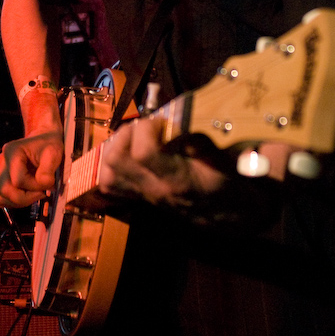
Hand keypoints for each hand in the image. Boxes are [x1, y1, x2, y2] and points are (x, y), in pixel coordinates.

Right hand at [0, 129, 63, 209]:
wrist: (44, 139)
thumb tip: (43, 185)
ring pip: (0, 197)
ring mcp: (0, 172)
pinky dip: (15, 201)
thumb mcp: (53, 152)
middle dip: (26, 197)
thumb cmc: (48, 145)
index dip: (35, 186)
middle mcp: (2, 162)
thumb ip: (48, 170)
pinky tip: (29, 193)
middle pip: (5, 191)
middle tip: (41, 191)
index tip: (48, 182)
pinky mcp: (1, 180)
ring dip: (19, 201)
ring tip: (35, 192)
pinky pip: (2, 198)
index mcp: (12, 152)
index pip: (18, 180)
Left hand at [99, 116, 225, 208]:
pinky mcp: (139, 197)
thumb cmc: (227, 184)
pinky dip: (112, 165)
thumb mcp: (225, 160)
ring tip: (134, 137)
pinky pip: (110, 184)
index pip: (143, 153)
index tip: (161, 121)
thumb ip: (204, 143)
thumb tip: (182, 124)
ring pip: (107, 174)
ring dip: (114, 149)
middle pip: (115, 161)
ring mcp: (143, 195)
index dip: (146, 128)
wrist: (226, 214)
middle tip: (145, 126)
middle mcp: (153, 189)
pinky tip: (129, 152)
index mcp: (175, 179)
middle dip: (125, 134)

Brief => The required output is every line of the entries, starting at the one that contains "middle tip: (41, 191)" and ending at the last, copied exactly.

Answer space =>
middle tip: (41, 191)
index tip: (48, 182)
pinky mcp: (1, 180)
ring dip: (19, 201)
ring tip: (35, 192)
pinky pip: (2, 198)
index mcp: (12, 152)
index pip: (18, 180)
Left hand at [99, 116, 225, 208]:
pinky mcp: (139, 197)
thumb cmc: (227, 184)
pinky dip: (112, 165)
thumb mcp: (225, 160)
ring tip: (134, 137)
pinky pip: (110, 184)
index pip: (143, 153)
index tip: (161, 121)
thumb ip: (204, 143)
thumb tip: (182, 124)
ring pip: (107, 174)
ring dip: (114, 149)
middle pip: (115, 161)
ring mcp: (143, 195)
index dip: (146, 128)
wrist: (226, 214)
middle tip: (145, 126)
middle mcp: (153, 189)
pinky tip: (129, 152)
index mcp: (175, 179)
middle dip: (125, 134)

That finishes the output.